实际项目中有如下SQL, 发现效率很低,用时超过1分钟
select TaskID, StartDate = min(UpdateTime), EndDate = max(UpdateTime)
from BFDB_Code.dbo.packcodeinfo p
inner join Task t on p.TaskID = t.ID
where datediff(day, t.EndDate, getdate()) < @day
and t.Status in(4,5)
group by TaskID
通过查询计划可知上面语句进行了全表扫描,所以效率很低
单个查询时并不慢,因为在TaskID上已经建立索引
select TaskID, StartDate = min(UpdateTime), EndDate = max(UpdateTime)
from BFDB_Code.dbo.packcodeinfo p
where p.TaskID in (2488,2499)
group by TaskID
但如果是这样查询,仍然会全表扫描
select TaskID, StartDate = min(UpdateTime), EndDate = max(UpdateTime)
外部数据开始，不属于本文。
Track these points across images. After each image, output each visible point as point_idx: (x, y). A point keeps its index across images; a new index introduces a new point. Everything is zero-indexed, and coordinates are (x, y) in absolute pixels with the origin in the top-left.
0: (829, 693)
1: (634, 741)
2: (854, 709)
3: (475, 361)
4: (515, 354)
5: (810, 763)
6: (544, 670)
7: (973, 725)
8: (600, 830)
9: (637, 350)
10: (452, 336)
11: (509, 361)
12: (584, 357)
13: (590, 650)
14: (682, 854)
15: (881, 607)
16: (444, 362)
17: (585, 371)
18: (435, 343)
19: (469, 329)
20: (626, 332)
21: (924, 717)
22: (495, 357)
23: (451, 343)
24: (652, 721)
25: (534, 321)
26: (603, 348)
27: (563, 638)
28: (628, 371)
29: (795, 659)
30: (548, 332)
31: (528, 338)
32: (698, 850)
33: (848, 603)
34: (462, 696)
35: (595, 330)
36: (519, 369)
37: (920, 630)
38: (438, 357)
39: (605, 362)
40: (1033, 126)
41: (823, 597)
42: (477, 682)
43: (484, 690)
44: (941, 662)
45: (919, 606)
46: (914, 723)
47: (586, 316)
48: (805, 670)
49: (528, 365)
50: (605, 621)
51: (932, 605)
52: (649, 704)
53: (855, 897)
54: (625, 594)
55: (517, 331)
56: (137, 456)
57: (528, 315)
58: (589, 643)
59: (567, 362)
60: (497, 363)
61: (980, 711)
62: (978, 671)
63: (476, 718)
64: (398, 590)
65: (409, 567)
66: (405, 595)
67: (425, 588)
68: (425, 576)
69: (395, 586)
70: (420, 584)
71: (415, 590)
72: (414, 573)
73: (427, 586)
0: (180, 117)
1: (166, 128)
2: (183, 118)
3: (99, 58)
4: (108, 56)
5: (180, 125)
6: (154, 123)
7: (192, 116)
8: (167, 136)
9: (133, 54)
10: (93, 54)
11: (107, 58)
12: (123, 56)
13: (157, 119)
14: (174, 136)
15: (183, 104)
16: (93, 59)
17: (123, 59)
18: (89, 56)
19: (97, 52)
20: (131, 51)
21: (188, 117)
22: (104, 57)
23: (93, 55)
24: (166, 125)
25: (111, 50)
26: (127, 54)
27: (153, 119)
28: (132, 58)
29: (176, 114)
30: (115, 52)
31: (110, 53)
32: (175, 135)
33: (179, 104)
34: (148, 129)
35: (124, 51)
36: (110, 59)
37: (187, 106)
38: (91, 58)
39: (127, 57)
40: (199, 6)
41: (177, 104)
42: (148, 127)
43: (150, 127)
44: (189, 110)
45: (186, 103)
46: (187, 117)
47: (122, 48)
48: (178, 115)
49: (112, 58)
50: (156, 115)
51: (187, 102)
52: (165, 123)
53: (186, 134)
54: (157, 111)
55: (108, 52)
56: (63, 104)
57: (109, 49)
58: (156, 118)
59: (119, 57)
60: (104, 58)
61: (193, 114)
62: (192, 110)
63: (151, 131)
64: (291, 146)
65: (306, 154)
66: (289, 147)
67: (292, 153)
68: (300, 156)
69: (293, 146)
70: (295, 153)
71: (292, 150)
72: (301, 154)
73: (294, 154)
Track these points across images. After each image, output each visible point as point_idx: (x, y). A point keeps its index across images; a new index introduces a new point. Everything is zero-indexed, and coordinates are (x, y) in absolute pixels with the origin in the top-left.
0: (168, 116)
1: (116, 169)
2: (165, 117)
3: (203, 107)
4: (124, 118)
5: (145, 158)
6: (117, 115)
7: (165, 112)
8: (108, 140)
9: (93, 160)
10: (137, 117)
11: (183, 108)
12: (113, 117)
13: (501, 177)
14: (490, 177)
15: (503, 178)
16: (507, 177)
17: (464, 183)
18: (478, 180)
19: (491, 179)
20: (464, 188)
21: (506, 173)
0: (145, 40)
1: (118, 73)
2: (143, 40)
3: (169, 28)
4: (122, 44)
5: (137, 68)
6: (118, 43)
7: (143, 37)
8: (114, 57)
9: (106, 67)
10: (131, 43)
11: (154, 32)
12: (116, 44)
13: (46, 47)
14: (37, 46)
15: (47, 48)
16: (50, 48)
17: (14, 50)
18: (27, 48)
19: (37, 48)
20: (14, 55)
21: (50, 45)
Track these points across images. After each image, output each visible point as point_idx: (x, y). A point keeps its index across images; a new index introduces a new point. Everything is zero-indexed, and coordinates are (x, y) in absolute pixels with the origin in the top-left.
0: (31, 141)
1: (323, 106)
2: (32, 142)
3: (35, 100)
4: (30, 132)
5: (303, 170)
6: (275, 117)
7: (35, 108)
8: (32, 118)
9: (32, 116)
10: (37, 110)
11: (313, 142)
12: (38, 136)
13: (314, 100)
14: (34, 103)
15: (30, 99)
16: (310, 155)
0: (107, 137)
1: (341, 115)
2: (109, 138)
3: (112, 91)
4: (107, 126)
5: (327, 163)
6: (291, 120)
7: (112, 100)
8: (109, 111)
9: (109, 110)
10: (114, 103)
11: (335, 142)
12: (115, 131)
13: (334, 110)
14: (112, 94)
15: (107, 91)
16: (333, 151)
from BFDB_Code.dbo.packcodeinfo p
where p.TaskID in (
SELECT id FROM task t where t.Status in(2,3)
)
group by TaskID
优化方案
去除inner join,写一个函数返回类似(2488,2499)值,然后动态构造SQL语句执行。
函数定义get_begin_task
create function [dbo].[get_begin_task]()
returns varchar(1000) as
begin DECLARE @csv VARCHAR(1000) SELECT @csv = COALESCE(@csv + ',', '') + Convert(varchar(10), ID)
FROM task t
where t.Status in(2,3)
and createdate >= '2016-05-01'; Return @csv end;
修改存储过程如:
declare @sql varchar(8000);
set @sql= '
select TaskID, StartDate = min(UpdateTime), EndDate = max(UpdateTime)
from BFDB_Code.dbo.packcodeinfo p
where p.TaskID in (' + dbo.get_begin_task() +')
group by TaskID
' exec(@sql);
小插曲:
因为用到了跨数据库查询,动态执行SQL语句需要执行 EXEC sp_addlinkedserver ‘BFDB_Code’命令。